Professor Watts, a PIK (Penn Integrates Knowledge) professor with multiple appointments in the School of Engineering and Applied Science, the Annenberg School for Communication, and the Wharton School, received the honor along with project teammates Eytan Bakshy, Jake M. Hofman and Winter A. Mason.

The paper’s motivation stems from a years-old debate in the fields of communication, marketing and sociology: do ordinary folk have the power to spread ideas in media? When Malcolm Gladwell’s “The Tipping Point,” released in 2000, asserted that a very specific portion of regular people were the most effective at spreading and magnifying ideas and products, Professor Watts took up academic arms.

“I had been arguing against this idea for some time,” said Watts. “Not that some people are not more influential than others, but just that there was any sort of magical effect, that you could sort of find some ordinary person and they would somehow trigger this massive cascade that would that would change the world. Which is really sort of the the promise of this book, and why everybody loved it so much. “

Professor Watts and team approached the debate with a foundational scientific perspective: if certain people are more influential, then computer science should be able to predict it.

“If it’s true that certain types of people, for whatever reason, happened to be disproportionately influential in the world and disproportionately good at getting other people to listen to them and to change their minds about some issue, you can do pretty well predicting how many retweets someone’s going to get just by looking at how many followers they have,” said Watts.

Right before the paper was published, Professor Watts recalls that mega influencer Kim Kardashian, with roughly 1 million followers, was charging around $10,000 to mention a product in one tweet.

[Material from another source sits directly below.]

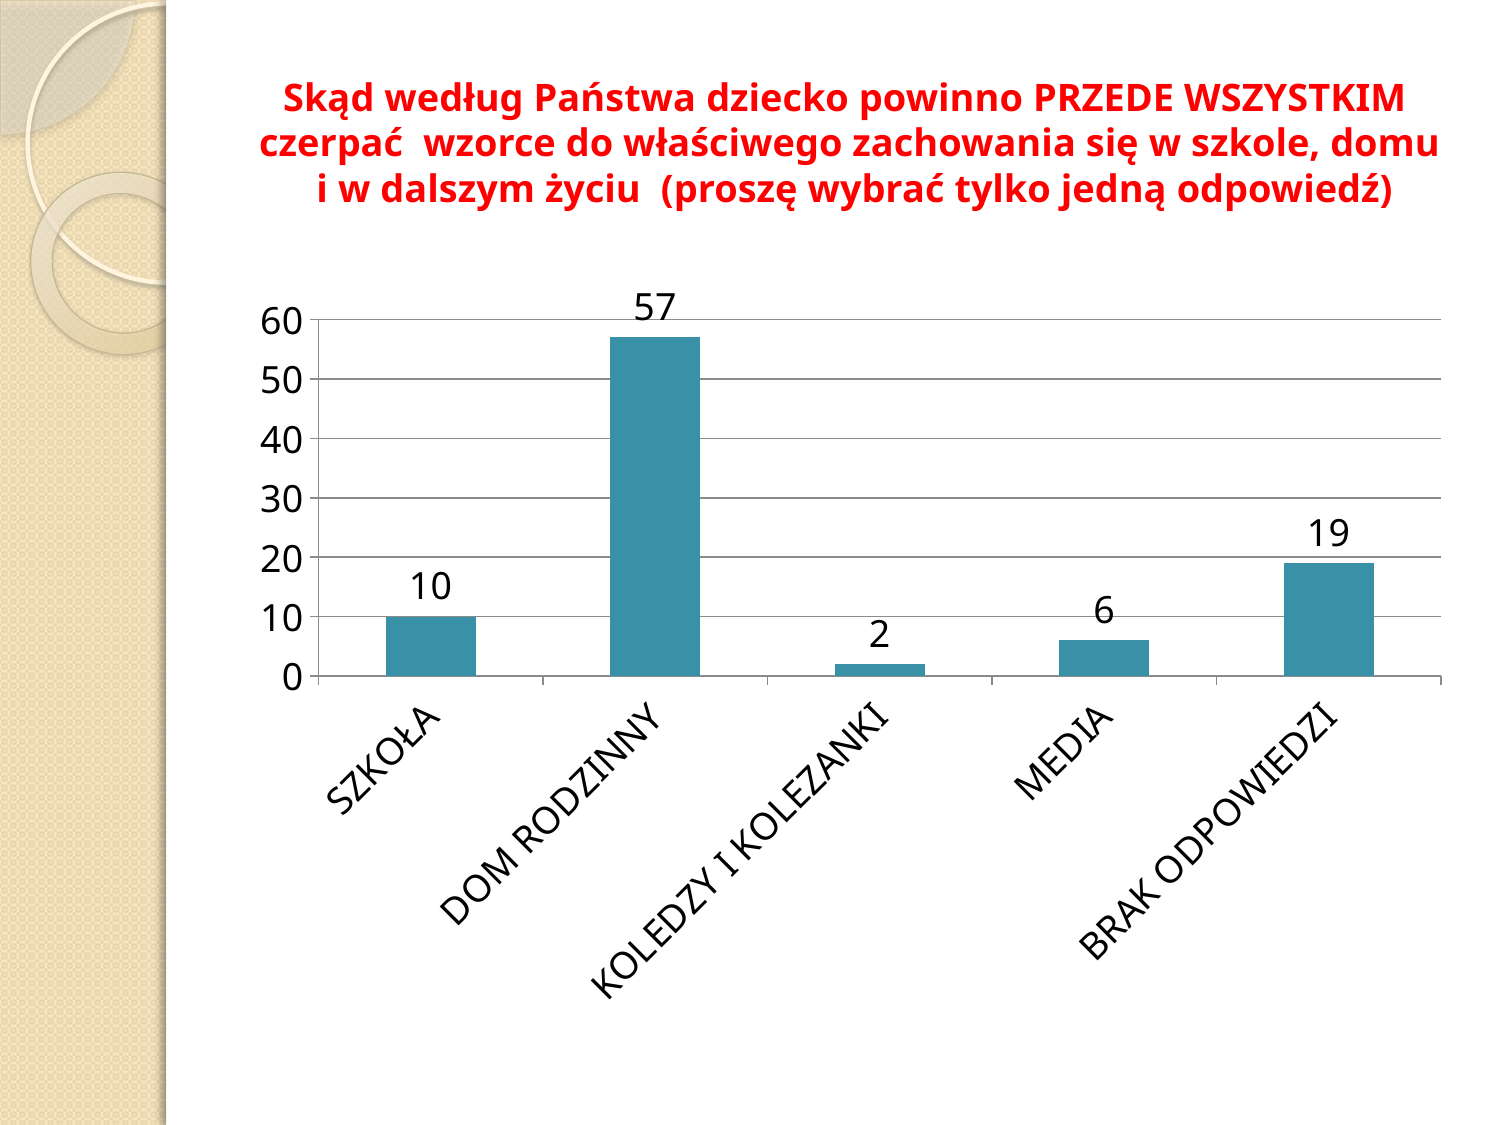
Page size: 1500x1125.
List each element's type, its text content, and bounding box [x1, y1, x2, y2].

title Skąd według Państwa dziecko powinno PRZEDE WSZYSTKIM czerpać wzorce do właściwego zachowania się w szkole, domu i w dalszym życiu (proszę wybrać tylko jedną odpowiedź) [235, 45, 1466, 277]
chart [235, 278, 1466, 1026]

The paper proposal offers that focusing on one influencer with a huge amount of followers is not necessarily the most efficient strategy.

“Maybe you want to pay your $10,000 but you would rather find 1,000 people who have 1,000 followers each,” said Watts. “And they might do it for free. Or they might do it for $1. So then you pay $1,000, and you still reach a million people.”

The three main findings of the paper are as follows:
1. It is nearly impossible to predict, with accuracy, the efficacy of influence
2. To the extent that one could predict it, “it’s all baked into the past success of the person who seeds the information, and most of it is just how many followers you have,” said Watts

And the 3rd:

“Under a broad range of conditions, you’re actually better off going with a large number of people who have not that many followers, then a small number of people with a large number of followers,” said Watts. “And I think each of those findings has sort of reverberated.”